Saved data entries
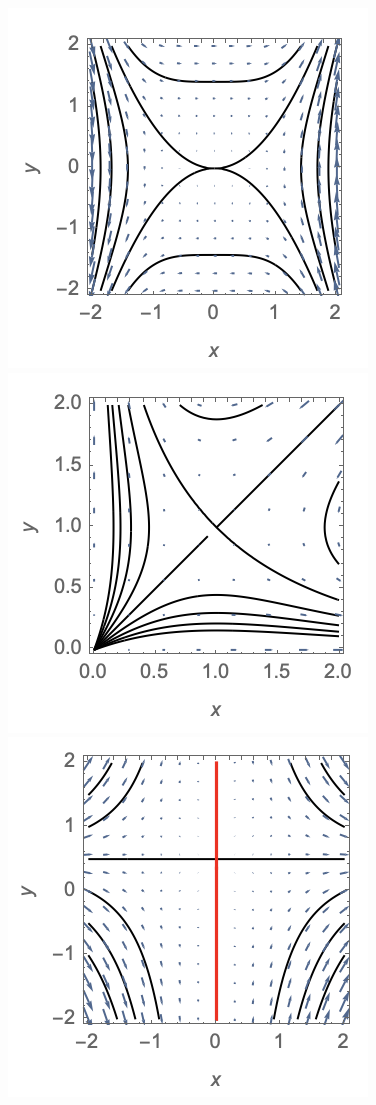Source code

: \documentclass[12pt,letterpaper,noanswers]{exam}
\begin{document}
\includegraphics[scale=0.9]{img/C12conservative-p3.png}
\includegraphics[scale=0.9]{img/C12conservative-p2.png}
\includegraphics[scale=0.9]{img/C12conservative-p1.png}
\end{document}
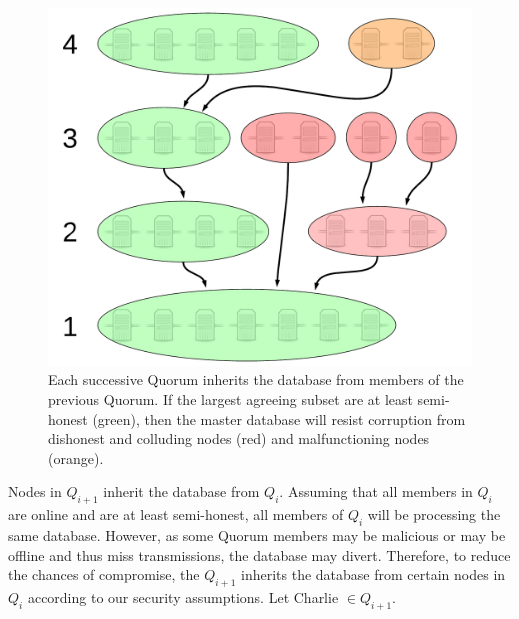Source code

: \documentclass[USenglish,oneside,twocolumn]{article}
\begin{document}
\begin{figure}[h]
	\centering
	\includegraphics[width=0.7\linewidth]{../assets/images/LucidCharts/Page-chain2.pdf}
	\caption{Each successive Quorum inherits the database from members of the previous Quorum. If the largest agreeing subset are at least semi-honest (green), then the master database will resist corruption from dishonest and colluding nodes (red) and malfunctioning nodes (orange).}
	\label{fig:databaseInheritance}
\end{figure}

Nodes in $ Q_{i + 1} $ inherit the database from $ Q_{i} $. Assuming that all members in $ Q_{i} $ are online and are at least semi-honest, all members of $ Q_{i} $ will be processing the same database. However, as some Quorum members may be malicious or may be offline and thus miss transmissions, the database may divert. Therefore, to reduce the chances of compromise, the $ Q_{i + 1} $ inherits the database from certain nodes in $ Q_{i} $ according to our security assumptions. Let Charlie $ \in Q_{i + 1} $.
\end{document}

- Brief -
A word-for-word copy of the records is needed, with no pictures carried over.

- Answer area -
Source code

: \documentclass[12pt,letterpaper,noanswers]{exam}
\begin{document}
\includegraphics[scale=0.9]{img/C12conservative-p3.png}
\includegraphics[scale=0.9]{img/C12conservative-p2.png}
\includegraphics[scale=0.9]{img/C12conservative-p1.png}
\end{document}
Source code

: \documentclass[USenglish,oneside,twocolumn]{article}
\begin{document}
\begin{figure}[h]
	\centering
	\includegraphics[width=0.7\linewidth]{../assets/images/LucidCharts/Page-chain2.pdf}
	\caption{Each successive Quorum inherits the database from members of the previous Quorum. If the largest agreeing subset are at least semi-honest (green), then the master database will resist corruption from dishonest and colluding nodes (red) and malfunctioning nodes (orange).}
	\label{fig:databaseInheritance}
\end{figure}

Nodes in $ Q_{i + 1} $ inherit the database from $ Q_{i} $. Assuming that all members in $ Q_{i} $ are online and are at least semi-honest, all members of $ Q_{i} $ will be processing the same database. However, as some Quorum members may be malicious or may be offline and thus miss transmissions, the database may divert. Therefore, to reduce the chances of compromise, the $ Q_{i + 1} $ inherits the database from certain nodes in $ Q_{i} $ according to our security assumptions. Let Charlie $ \in Q_{i + 1} $.
\end{document}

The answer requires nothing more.